Dataset entries section start
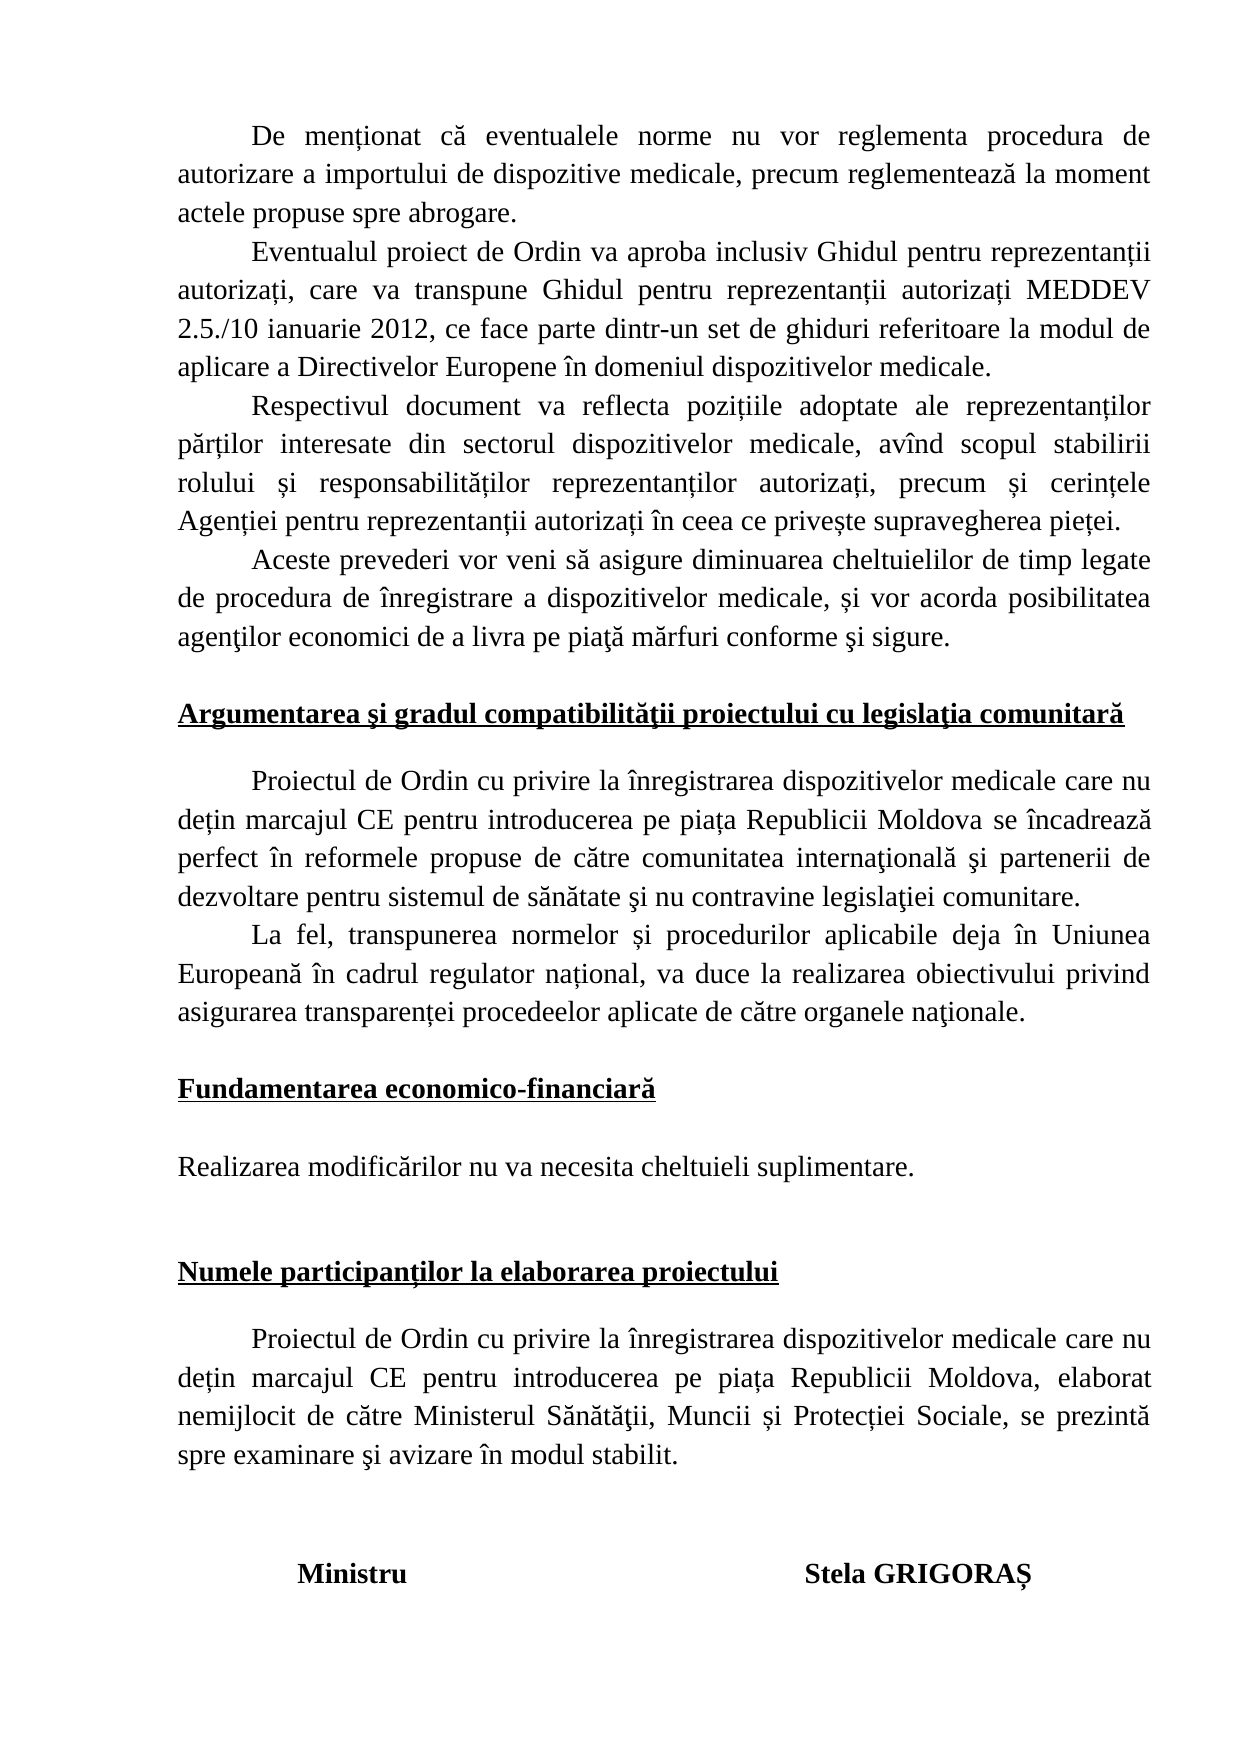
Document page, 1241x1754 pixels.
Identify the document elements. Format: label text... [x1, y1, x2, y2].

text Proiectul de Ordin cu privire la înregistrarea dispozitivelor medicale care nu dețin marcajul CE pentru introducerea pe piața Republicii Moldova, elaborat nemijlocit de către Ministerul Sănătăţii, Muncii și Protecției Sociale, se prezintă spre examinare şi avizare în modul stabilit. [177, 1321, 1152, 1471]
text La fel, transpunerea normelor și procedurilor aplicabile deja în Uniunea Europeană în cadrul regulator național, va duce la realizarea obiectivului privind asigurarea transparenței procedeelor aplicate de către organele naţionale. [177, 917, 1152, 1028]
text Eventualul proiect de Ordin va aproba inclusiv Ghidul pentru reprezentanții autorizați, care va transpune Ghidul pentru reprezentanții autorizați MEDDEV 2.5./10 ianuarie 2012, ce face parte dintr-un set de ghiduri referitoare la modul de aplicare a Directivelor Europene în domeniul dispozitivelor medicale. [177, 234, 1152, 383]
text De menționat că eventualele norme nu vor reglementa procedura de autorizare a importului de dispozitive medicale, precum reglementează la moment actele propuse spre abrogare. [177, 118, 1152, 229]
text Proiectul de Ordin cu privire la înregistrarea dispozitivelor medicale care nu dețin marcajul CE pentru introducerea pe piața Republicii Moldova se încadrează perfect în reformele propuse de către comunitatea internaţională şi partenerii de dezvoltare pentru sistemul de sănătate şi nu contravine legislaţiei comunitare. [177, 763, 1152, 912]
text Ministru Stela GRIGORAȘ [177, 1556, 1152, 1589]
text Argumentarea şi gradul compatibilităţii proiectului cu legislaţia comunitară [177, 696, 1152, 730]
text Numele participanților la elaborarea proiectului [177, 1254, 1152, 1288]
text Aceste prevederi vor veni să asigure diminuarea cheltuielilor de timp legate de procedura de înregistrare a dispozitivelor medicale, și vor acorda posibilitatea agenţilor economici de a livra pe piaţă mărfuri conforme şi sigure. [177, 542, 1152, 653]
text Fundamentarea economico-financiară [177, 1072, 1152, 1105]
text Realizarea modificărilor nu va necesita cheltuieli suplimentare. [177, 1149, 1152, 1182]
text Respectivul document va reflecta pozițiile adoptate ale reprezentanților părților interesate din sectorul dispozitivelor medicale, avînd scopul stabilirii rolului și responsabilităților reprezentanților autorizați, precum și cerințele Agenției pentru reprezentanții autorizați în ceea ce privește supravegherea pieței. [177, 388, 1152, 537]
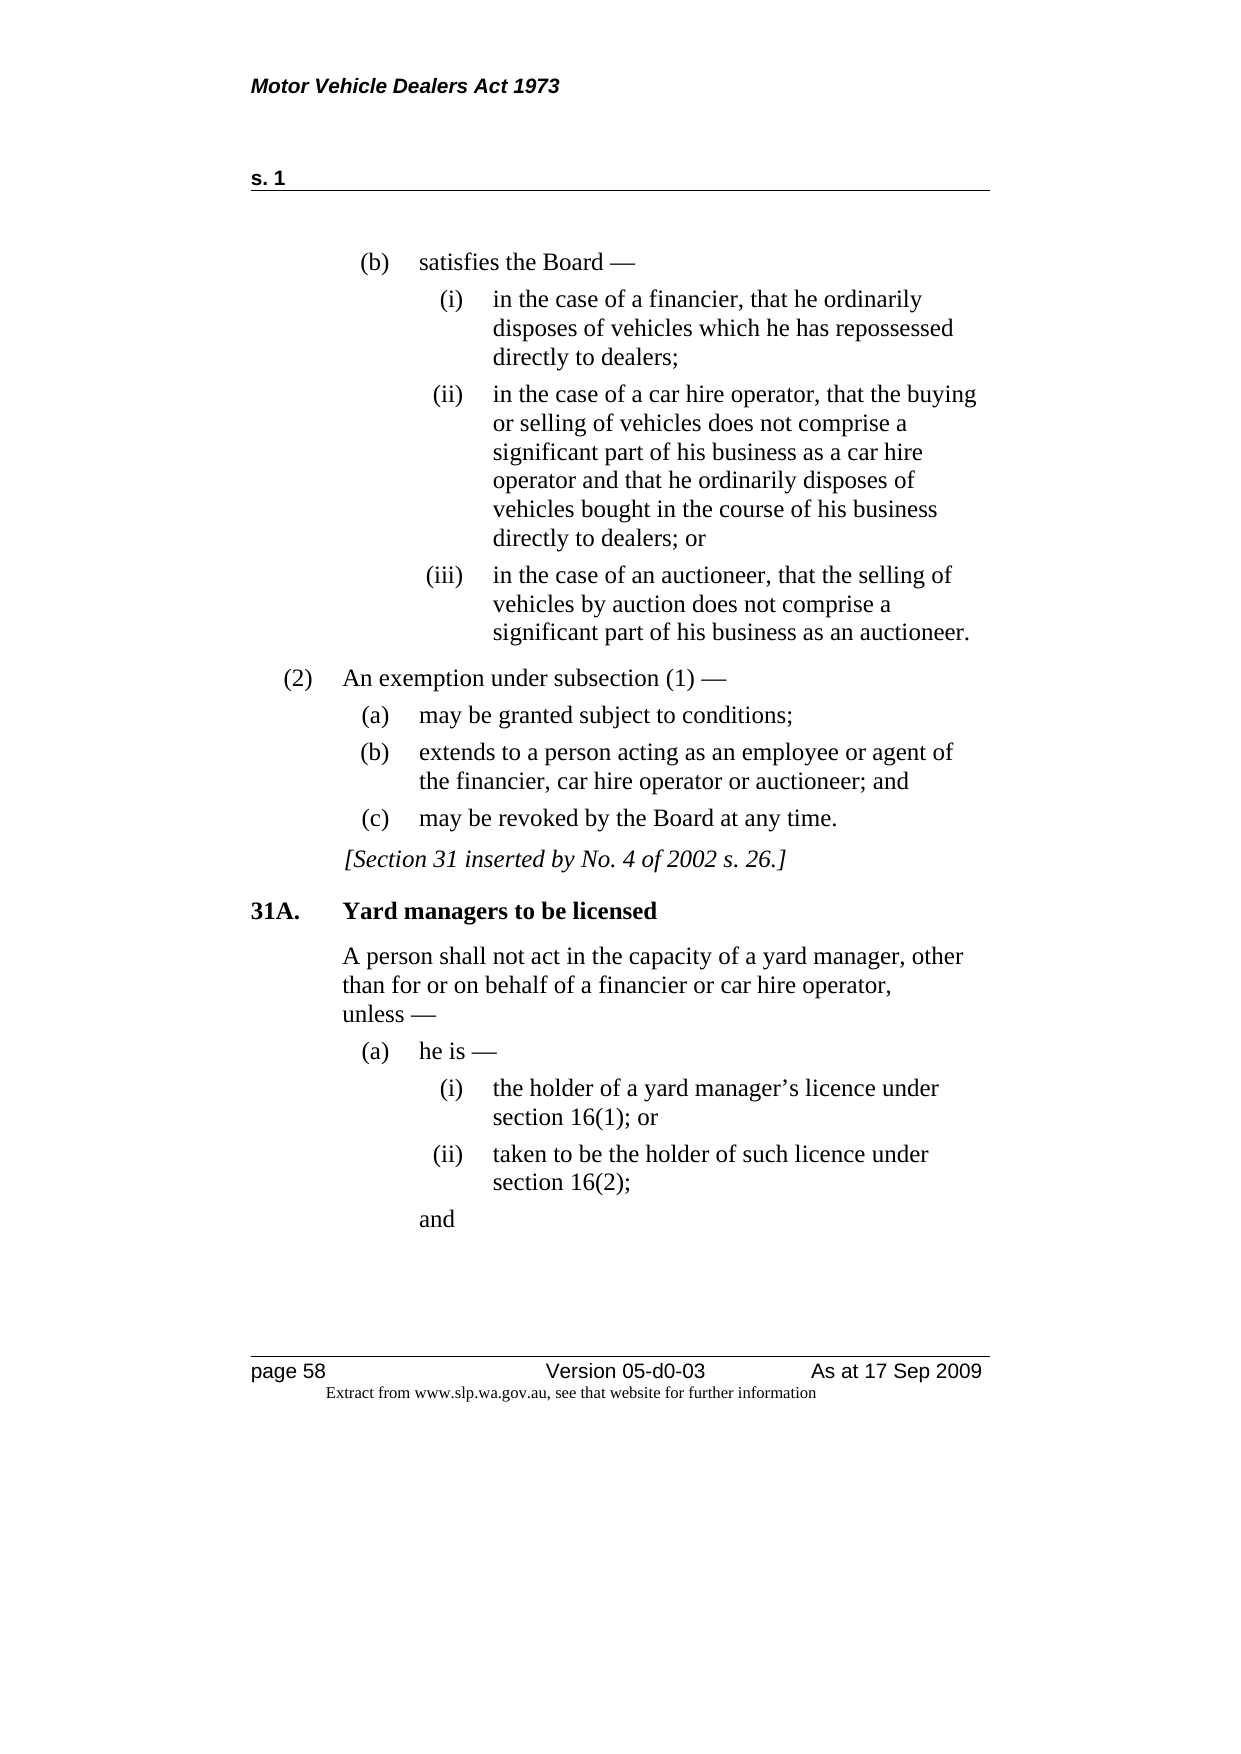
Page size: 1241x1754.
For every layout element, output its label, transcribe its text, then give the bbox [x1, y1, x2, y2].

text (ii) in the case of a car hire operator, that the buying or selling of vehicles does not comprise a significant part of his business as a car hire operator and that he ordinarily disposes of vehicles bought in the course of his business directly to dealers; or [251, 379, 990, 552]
Dataset entries section end
What is expected: Copy the entries above verbatim. Pictures do not belong in the copy.

Written answer:
Document page, 1241x1754 pixels.
Identify the document elements. Format: label text... [x1, y1, x2, y2].

text Proiectul de Ordin cu privire la înregistrarea dispozitivelor medicale care nu dețin marcajul CE pentru introducerea pe piața Republicii Moldova, elaborat nemijlocit de către Ministerul Sănătăţii, Muncii și Protecției Sociale, se prezintă spre examinare şi avizare în modul stabilit. [177, 1321, 1152, 1471]
text La fel, transpunerea normelor și procedurilor aplicabile deja în Uniunea Europeană în cadrul regulator național, va duce la realizarea obiectivului privind asigurarea transparenței procedeelor aplicate de către organele naţionale. [177, 917, 1152, 1028]
text Eventualul proiect de Ordin va aproba inclusiv Ghidul pentru reprezentanții autorizați, care va transpune Ghidul pentru reprezentanții autorizați MEDDEV 2.5./10 ianuarie 2012, ce face parte dintr-un set de ghiduri referitoare la modul de aplicare a Directivelor Europene în domeniul dispozitivelor medicale. [177, 234, 1152, 383]
text De menționat că eventualele norme nu vor reglementa procedura de autorizare a importului de dispozitive medicale, precum reglementează la moment actele propuse spre abrogare. [177, 118, 1152, 229]
text Proiectul de Ordin cu privire la înregistrarea dispozitivelor medicale care nu dețin marcajul CE pentru introducerea pe piața Republicii Moldova se încadrează perfect în reformele propuse de către comunitatea internaţională şi partenerii de dezvoltare pentru sistemul de sănătate şi nu contravine legislaţiei comunitare. [177, 763, 1152, 912]
text Ministru Stela GRIGORAȘ [177, 1556, 1152, 1589]
text Argumentarea şi gradul compatibilităţii proiectului cu legislaţia comunitară [177, 696, 1152, 730]
text Numele participanților la elaborarea proiectului [177, 1254, 1152, 1288]
text Aceste prevederi vor veni să asigure diminuarea cheltuielilor de timp legate de procedura de înregistrare a dispozitivelor medicale, și vor acorda posibilitatea agenţilor economici de a livra pe piaţă mărfuri conforme şi sigure. [177, 542, 1152, 653]
text Fundamentarea economico-financiară [177, 1072, 1152, 1105]
text Realizarea modificărilor nu va necesita cheltuieli suplimentare. [177, 1149, 1152, 1182]
text Respectivul document va reflecta pozițiile adoptate ale reprezentanților părților interesate din sectorul dispozitivelor medicale, avînd scopul stabilirii rolului și responsabilităților reprezentanților autorizați, precum și cerințele Agenției pentru reprezentanții autorizați în ceea ce privește supravegherea pieței. [177, 388, 1152, 537]
Page size: 1241x1754.
For every layout element, output its label, transcribe its text, then give the bbox [x1, y1, x2, y2].

text (ii) in the case of a car hire operator, that the buying or selling of vehicles does not comprise a significant part of his business as a car hire operator and that he ordinarily disposes of vehicles bought in the course of his business directly to dealers; or [251, 379, 990, 552]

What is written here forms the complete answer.